06/17/2015 // JusticeNewsFlash // (press release)
Plane crashes have been a major focal point in the media in recent years. The most widely publicized aviation accidents involved commercial airline flights; however, there have also been a number of reports on accidents involving commuter planes that despite resulting in fewer casualties were equally shocking. Topping the list is a commuter plane crash that occurred in 2013. In the incident, two people were killed after the plane crashed into two homes in Connecticut.
Source: CBC Report “Commuter plane crashes into Connecticut homes, killing 2”

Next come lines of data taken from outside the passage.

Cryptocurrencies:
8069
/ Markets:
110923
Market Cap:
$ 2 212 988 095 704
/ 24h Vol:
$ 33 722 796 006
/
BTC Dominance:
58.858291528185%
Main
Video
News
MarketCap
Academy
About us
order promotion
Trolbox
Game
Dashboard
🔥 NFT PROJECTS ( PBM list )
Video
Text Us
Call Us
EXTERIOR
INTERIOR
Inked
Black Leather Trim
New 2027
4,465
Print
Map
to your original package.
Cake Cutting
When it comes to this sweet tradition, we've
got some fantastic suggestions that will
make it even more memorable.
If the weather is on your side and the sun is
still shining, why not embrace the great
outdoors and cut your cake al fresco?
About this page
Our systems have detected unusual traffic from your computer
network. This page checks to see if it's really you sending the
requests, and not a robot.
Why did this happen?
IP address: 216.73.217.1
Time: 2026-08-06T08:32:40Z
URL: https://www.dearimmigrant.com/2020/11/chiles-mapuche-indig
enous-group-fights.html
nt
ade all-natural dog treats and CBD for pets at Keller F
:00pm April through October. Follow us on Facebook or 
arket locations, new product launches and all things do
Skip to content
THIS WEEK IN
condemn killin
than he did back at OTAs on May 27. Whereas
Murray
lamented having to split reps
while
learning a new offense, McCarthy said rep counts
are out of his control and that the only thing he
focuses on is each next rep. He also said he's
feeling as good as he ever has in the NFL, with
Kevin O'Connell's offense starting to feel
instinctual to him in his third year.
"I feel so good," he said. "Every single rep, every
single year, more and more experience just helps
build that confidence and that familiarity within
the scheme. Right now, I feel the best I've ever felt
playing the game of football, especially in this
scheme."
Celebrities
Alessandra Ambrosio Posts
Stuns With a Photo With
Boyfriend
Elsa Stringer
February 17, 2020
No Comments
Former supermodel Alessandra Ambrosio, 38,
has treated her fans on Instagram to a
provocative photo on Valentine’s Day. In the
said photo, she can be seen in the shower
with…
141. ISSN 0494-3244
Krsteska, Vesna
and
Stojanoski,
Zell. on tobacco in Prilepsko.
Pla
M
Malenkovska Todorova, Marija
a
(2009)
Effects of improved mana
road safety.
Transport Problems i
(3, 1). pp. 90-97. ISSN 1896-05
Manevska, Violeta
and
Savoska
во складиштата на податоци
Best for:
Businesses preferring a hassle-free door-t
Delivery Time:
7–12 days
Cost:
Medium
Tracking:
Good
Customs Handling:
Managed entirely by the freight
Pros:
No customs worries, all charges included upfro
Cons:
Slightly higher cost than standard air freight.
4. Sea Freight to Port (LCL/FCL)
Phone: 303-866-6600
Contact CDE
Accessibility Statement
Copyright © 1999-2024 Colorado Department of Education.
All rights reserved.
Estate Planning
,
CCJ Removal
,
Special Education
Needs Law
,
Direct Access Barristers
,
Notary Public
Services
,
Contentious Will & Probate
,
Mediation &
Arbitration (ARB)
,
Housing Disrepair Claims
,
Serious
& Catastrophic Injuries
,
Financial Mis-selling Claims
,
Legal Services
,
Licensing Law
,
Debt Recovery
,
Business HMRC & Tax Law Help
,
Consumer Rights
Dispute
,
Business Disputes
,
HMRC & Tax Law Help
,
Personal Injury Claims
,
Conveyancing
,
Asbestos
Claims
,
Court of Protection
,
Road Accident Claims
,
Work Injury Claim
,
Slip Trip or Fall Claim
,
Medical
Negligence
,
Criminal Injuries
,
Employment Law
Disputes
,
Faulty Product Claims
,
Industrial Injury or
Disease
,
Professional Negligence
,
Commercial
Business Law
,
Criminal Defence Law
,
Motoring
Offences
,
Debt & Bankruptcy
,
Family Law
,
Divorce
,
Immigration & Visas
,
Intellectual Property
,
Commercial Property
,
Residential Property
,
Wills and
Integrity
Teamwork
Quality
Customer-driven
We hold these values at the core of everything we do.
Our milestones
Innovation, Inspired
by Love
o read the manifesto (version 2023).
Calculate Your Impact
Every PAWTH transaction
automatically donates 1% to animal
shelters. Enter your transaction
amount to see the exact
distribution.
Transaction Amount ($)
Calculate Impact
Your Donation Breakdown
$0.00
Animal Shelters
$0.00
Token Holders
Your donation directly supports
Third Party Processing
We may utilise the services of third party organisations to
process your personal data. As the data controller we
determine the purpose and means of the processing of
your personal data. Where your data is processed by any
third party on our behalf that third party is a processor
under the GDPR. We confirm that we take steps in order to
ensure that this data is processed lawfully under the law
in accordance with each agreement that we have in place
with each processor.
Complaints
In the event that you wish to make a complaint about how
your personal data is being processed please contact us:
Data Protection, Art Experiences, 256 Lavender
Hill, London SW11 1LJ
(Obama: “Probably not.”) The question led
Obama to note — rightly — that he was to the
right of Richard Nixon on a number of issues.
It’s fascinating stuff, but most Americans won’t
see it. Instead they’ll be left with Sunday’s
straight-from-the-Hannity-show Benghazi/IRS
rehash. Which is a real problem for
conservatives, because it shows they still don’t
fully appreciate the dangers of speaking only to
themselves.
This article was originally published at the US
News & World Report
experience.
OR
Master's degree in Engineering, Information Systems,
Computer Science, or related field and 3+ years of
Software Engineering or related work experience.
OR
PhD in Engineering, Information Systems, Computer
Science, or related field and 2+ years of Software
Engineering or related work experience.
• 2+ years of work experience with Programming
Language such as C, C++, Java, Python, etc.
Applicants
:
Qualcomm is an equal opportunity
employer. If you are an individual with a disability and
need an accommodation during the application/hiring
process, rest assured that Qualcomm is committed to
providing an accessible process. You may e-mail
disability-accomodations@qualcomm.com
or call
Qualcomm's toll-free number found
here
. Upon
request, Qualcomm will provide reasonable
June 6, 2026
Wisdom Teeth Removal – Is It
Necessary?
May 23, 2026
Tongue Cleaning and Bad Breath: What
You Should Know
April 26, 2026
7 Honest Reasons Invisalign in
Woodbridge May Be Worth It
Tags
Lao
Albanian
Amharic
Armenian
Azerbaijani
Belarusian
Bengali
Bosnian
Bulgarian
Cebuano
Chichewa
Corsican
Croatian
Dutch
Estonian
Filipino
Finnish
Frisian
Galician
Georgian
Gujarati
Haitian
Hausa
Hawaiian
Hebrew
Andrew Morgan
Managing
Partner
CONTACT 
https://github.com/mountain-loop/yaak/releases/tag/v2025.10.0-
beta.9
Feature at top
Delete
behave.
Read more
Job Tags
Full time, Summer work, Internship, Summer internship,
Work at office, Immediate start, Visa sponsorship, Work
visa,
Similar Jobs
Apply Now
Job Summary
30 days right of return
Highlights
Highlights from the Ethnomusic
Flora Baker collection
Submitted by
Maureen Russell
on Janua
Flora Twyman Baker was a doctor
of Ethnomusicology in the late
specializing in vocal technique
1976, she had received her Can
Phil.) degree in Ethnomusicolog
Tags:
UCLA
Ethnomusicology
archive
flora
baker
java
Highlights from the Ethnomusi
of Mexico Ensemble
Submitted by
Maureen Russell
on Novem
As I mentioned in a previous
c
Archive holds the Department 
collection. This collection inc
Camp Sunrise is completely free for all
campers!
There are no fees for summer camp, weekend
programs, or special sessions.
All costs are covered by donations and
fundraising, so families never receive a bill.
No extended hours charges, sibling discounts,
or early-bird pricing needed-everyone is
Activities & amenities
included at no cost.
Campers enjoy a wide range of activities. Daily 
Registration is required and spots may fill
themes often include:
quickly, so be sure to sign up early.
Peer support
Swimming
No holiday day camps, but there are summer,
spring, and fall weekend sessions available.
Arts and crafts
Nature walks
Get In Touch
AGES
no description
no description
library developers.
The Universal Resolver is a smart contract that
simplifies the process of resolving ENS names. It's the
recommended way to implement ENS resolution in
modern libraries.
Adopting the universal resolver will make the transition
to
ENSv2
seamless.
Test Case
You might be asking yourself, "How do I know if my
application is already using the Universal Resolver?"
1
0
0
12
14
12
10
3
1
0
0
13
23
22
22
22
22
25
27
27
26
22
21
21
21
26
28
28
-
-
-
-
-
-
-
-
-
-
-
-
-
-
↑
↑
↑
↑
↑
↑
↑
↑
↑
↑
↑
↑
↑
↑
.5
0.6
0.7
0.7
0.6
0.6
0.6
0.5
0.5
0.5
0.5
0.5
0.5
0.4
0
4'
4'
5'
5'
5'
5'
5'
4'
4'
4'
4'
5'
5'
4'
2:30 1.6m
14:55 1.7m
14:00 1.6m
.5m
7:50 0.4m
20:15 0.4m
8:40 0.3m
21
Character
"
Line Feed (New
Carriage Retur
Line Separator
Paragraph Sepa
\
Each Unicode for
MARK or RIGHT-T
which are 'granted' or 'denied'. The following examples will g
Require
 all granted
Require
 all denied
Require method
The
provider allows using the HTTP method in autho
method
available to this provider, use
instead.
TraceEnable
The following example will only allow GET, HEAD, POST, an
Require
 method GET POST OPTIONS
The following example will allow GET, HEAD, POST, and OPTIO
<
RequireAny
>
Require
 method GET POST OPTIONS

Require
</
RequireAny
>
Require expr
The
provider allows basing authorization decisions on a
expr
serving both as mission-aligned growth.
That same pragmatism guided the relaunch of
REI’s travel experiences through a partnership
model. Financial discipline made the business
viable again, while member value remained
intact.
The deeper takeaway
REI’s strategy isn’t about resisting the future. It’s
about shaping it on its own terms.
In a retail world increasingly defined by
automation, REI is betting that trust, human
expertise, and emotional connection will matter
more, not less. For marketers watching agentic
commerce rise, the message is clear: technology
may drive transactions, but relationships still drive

“A small plane crashed in a working-class neighbourhood near an airport Friday in East Haven, Conn., and engulfed two houses in flames, killing at least two people and leaving a third feared dead…The multi-engine, propeller-driven plane struck two small homes a few blocks from Tweed New Haven Airport as it came in for a landing.”
To read more visit http://www.cbc.ca/news/world/commuter-plane-crashes-into-connecticut-homes-killing-2-1.1377824.
In another widely publicized commuter plane crash in New York in 2009, 50 people were killed when a regional airliner crashed into a home in Buffalo, sparking a fiery explosion.
Source: Commuter Plane Crashes Into Buffalo-Area Home; 50 Killed
“A Continental Airlines commuter plane coming in for a landing in Buffalo, N.Y., dove into a house in snowy, foggy weather, killing all 49 people on board and one person on the ground.”
To read more visit http://www.foxnews.com/story/2009/02/13/commuter-plane-crashes-into-buffalo-area-home-50-killed/.
Commuter plane crashes may occur under a variety of circumstances. Among the most common of causes of these types of disasters are:
• Air traffic control errors
• Cargo holds/cabin fires
• Design flaws
• Fuel starvation
• Pilot incapacitation
Bird strikes and explosions have also been attributed causes of a number of commuter plane accidents throughout history.
Many question whether there are fewer risks involved in traveling on commuter planes or regional airliners than large commercial aircraft. Some view planes that are larger as safer due to perceived protections afforded by the scale of planes bigger in size. Some suggest that such a comparison isn’t so easy because the safety of every aircraft depends on multiple components. It’s in some scenarios the same as comparing apples to oranges; however, there are statistics that dispel the myths that small planes are less safe than commercial airliners.
This notion can be supported by data from agencies like the National Transportation Safety Board. According to statistics from the NTSB, 10.74 scheduled commuter airline fatalities occur per one million flight hours. Fatalities on non-scheduled flights of this type occur at a rate of 12.24 per every million flight hours. This is in comparison to fatalities occurring at the rate of 4.03 per every million flight hours on larger aircraft.
Despite fears some people have about flying, whether on long or short haul flights, the NTSB data also provides evidence supporting the idea that flying is statistically safer than traveling by car. Particularly in the U.S., aviation safety is well above average in comparison to other parts of the globe. This encompasses both commercial aircraft and regional airliners.